Start of STORED DATA
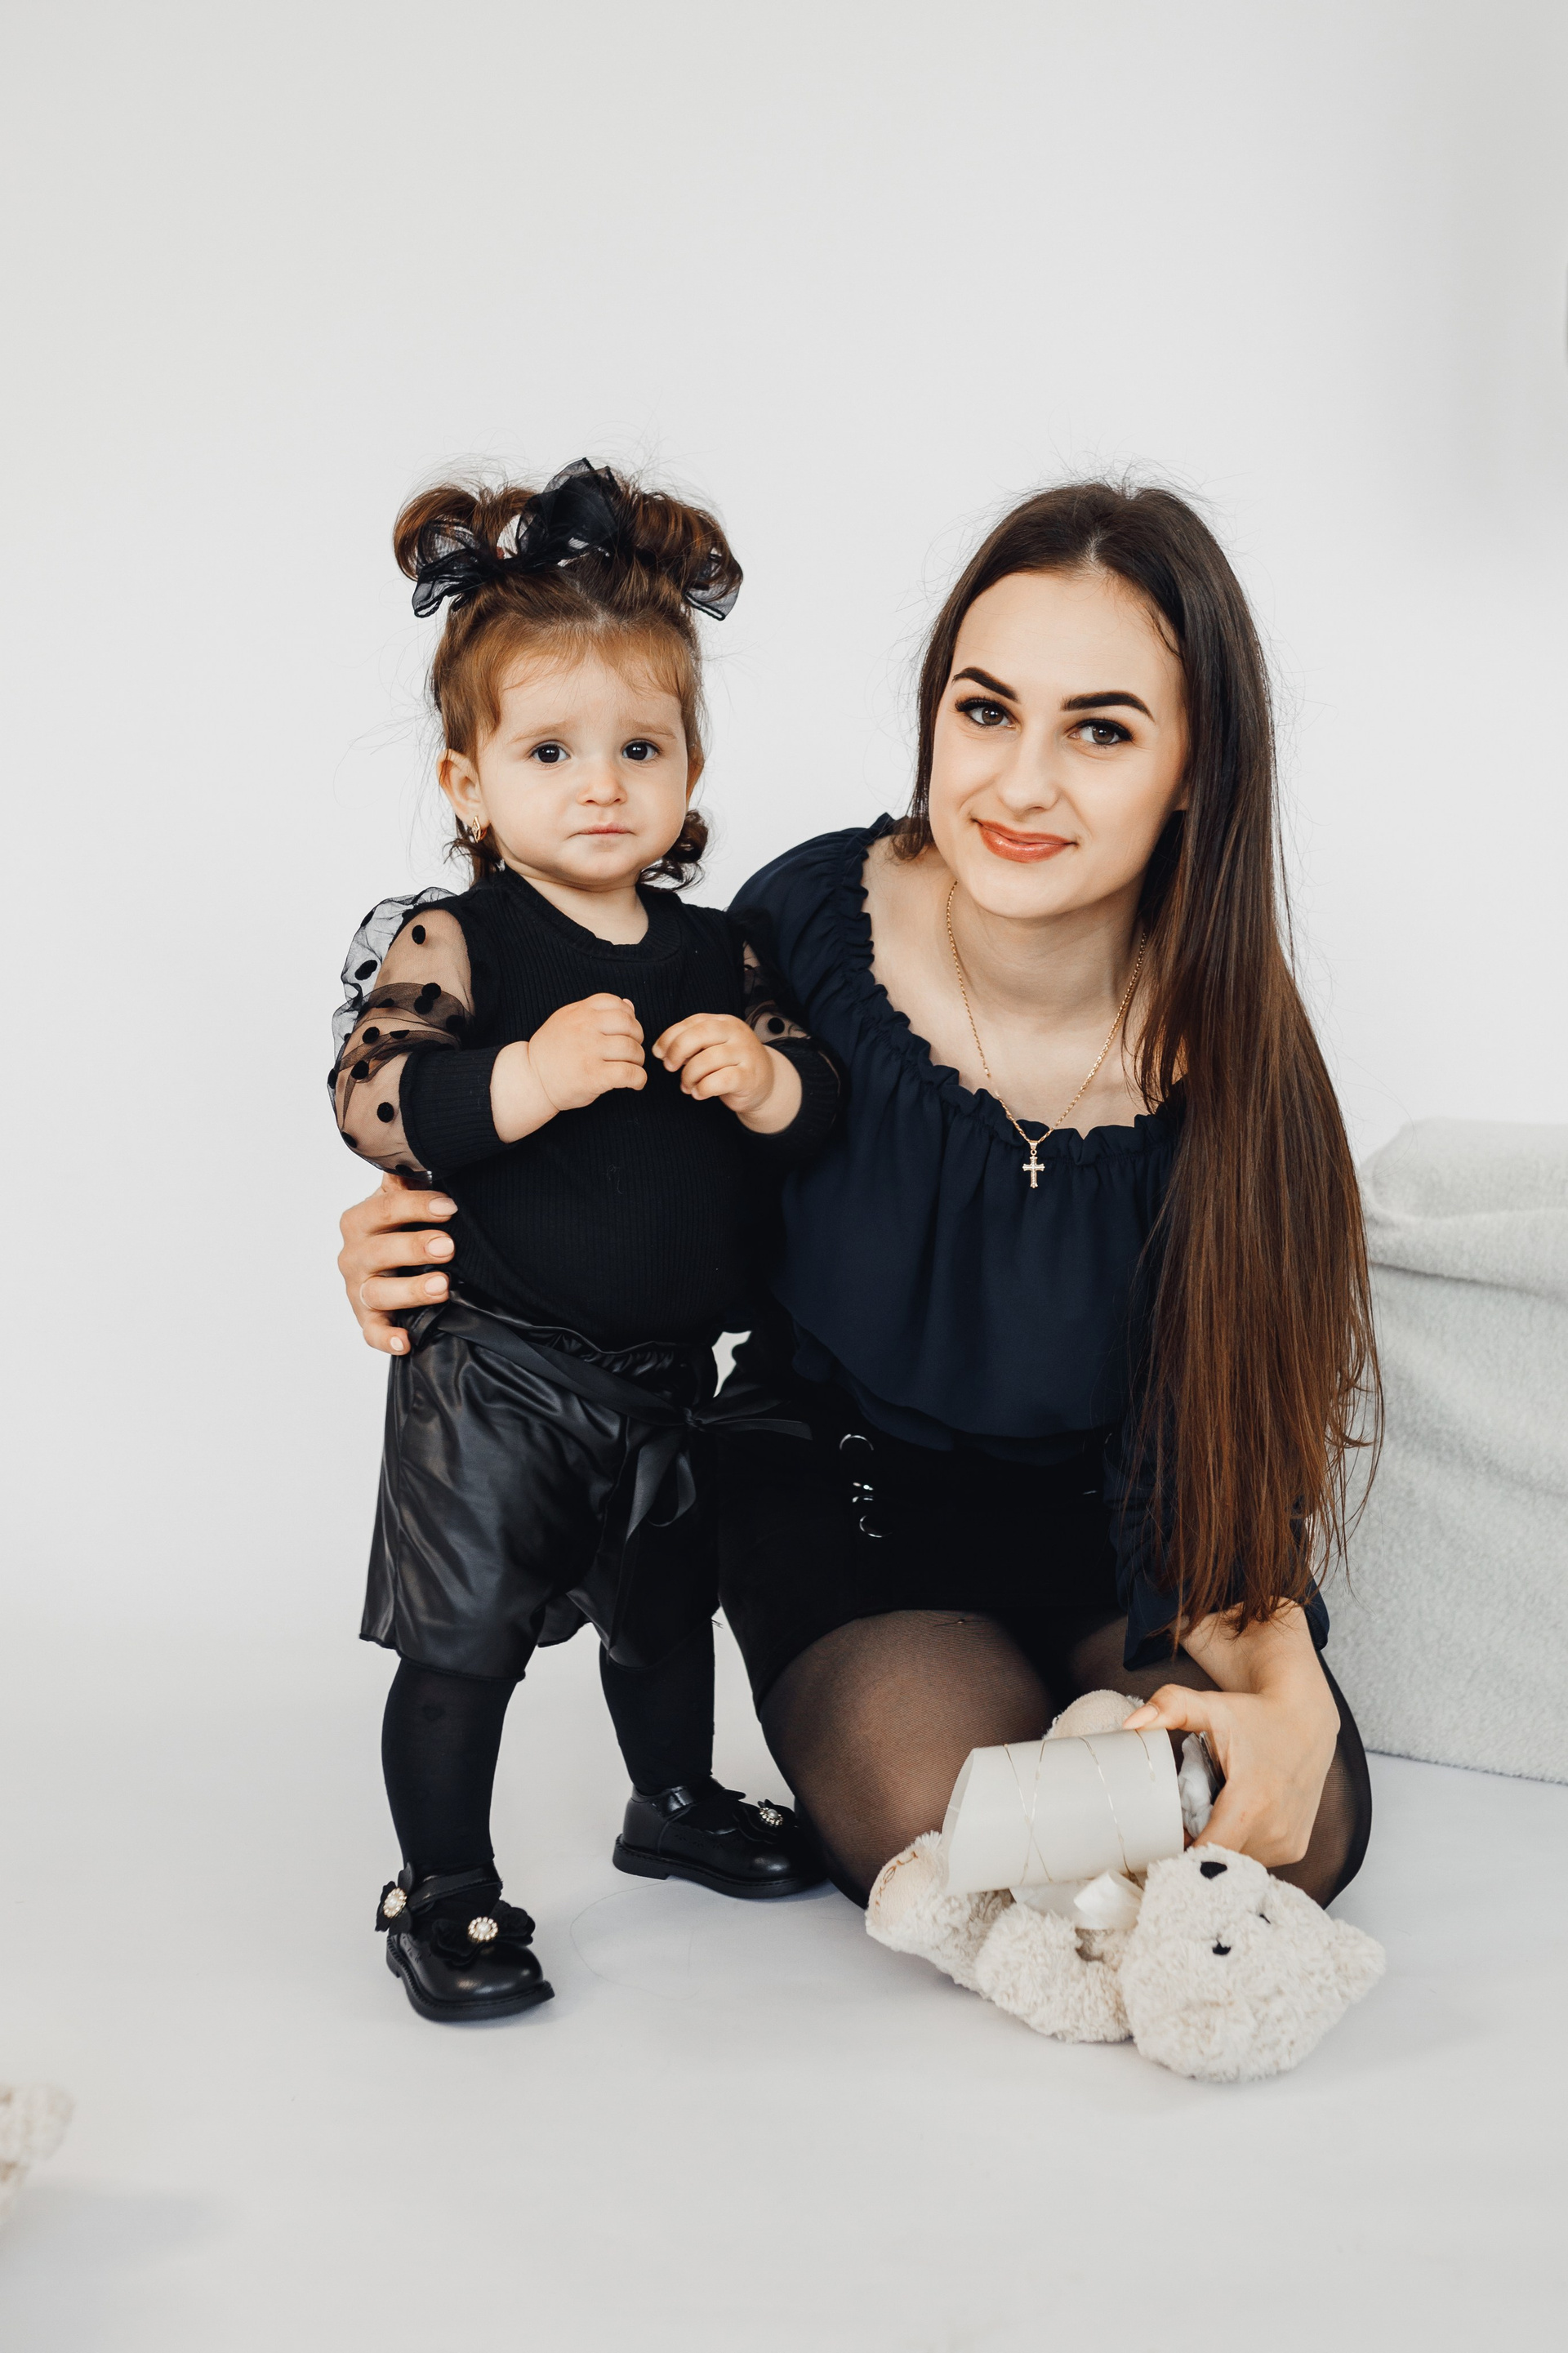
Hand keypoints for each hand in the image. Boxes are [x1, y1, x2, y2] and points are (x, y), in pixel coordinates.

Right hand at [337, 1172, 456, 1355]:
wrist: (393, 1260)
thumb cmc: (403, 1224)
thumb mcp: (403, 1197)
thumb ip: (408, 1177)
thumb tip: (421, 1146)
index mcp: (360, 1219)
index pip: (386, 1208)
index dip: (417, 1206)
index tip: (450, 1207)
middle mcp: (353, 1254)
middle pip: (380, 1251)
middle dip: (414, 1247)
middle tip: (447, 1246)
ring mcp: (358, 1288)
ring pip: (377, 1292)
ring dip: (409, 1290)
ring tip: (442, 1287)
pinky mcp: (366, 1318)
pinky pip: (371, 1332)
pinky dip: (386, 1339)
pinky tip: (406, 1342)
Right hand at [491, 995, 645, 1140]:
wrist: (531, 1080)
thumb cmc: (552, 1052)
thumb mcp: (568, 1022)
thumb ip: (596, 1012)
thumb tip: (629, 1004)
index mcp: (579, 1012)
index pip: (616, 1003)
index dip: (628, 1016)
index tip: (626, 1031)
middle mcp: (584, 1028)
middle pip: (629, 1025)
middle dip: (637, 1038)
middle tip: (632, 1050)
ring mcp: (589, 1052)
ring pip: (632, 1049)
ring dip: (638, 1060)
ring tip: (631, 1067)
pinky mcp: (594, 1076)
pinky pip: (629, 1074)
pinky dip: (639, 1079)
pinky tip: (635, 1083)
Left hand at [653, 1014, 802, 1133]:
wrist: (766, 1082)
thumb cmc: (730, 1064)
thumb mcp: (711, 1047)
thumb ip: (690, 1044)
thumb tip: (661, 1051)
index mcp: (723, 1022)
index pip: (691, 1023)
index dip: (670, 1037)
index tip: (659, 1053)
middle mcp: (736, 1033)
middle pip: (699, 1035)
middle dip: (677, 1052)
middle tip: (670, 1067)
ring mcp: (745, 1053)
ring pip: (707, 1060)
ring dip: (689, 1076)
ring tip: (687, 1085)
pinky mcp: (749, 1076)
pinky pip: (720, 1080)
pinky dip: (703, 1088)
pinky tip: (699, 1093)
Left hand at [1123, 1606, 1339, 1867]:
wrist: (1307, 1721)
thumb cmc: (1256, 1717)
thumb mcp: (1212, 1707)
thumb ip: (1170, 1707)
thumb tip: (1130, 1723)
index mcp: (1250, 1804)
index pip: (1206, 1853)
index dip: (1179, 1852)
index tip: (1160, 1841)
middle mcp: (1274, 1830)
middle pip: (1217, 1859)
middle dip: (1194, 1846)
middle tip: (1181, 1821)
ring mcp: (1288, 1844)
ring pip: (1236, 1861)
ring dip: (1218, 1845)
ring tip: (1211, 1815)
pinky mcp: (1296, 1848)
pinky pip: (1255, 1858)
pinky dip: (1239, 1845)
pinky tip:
End of STORED DATA
▶ **TASK TO COMPLETE**:
Could you output the full set of entries exactly, skipping every picture?

▶ **COMPLETED EXERCISE**:
Hand keypoints for each hand in the image. Boxes are [x1, y1, x2, y2] and points are (x, y), in pixel coordinates.

Right hand at [337, 1172, 456, 1355]:
wrist: (393, 1260)
thumb cmc: (403, 1224)
thumb mcp: (403, 1197)
thumb ip: (408, 1177)
thumb tip: (421, 1146)
index mcp: (360, 1219)
index pip: (386, 1208)
index dip: (417, 1206)
index tip: (450, 1207)
middle mcp: (353, 1254)
middle pip: (380, 1251)
middle dip: (414, 1247)
middle tip: (447, 1246)
ring mcp: (358, 1288)
ring pip: (377, 1292)
ring dip: (409, 1290)
ring tip: (442, 1287)
pinky mcp: (366, 1318)
pinky pip: (371, 1332)
pinky dip: (386, 1339)
pinky tip: (406, 1342)
Right hand at [491, 995, 645, 1140]:
wrist: (531, 1080)
thumb cmc: (552, 1052)
thumb mcp: (568, 1022)
thumb ip: (596, 1012)
thumb tip: (629, 1004)
index mcp: (579, 1012)
index pip: (616, 1003)
index dip: (628, 1016)
index tip: (626, 1031)
middle mcp: (584, 1028)
middle pip: (629, 1025)
middle dip: (637, 1038)
middle tip: (632, 1050)
ring mcp: (589, 1052)
ring pip: (632, 1049)
ring dip: (638, 1060)
ring tip: (631, 1067)
pinky mcp: (594, 1076)
pinky pip: (629, 1074)
pinky dip: (639, 1079)
pinky tip: (635, 1083)
Left hand at [653, 1014, 802, 1133]:
wrist: (766, 1082)
thumb cmc: (730, 1064)
thumb mcp: (711, 1047)
thumb ip: (690, 1044)
thumb tip: (661, 1051)
index mcp: (723, 1022)
index pip: (691, 1023)
index dip: (670, 1037)
index tip: (659, 1053)
middle mcp: (736, 1033)
middle pip: (699, 1035)
middle dip: (677, 1052)
middle tip: (670, 1067)
ring mcp: (745, 1053)
ring pip: (707, 1060)
ring dip: (689, 1076)
ring tip: (687, 1085)
pinky mcp: (749, 1076)
pinky pip: (720, 1080)
pinky dip: (703, 1088)
pinky tip: (699, 1093)
Left hand at [1123, 1606, 1339, 1867]:
wrist: (1307, 1721)
thumb cmc: (1256, 1717)
thumb mcp: (1212, 1707)
thumb ip: (1170, 1707)
thumb tip: (1130, 1723)
index mcp: (1250, 1804)
index pip: (1206, 1853)
index dip: (1179, 1852)
index tip: (1160, 1841)
middle mcp: (1274, 1830)
middle pip: (1217, 1859)
middle dip: (1194, 1846)
middle tip: (1181, 1821)
ring mcp: (1288, 1844)
ring pip: (1236, 1861)
ring dip: (1218, 1845)
ring tip: (1211, 1815)
pinky mcp: (1296, 1848)
pinky pip: (1255, 1858)
pinky dip: (1239, 1845)
pinky tip:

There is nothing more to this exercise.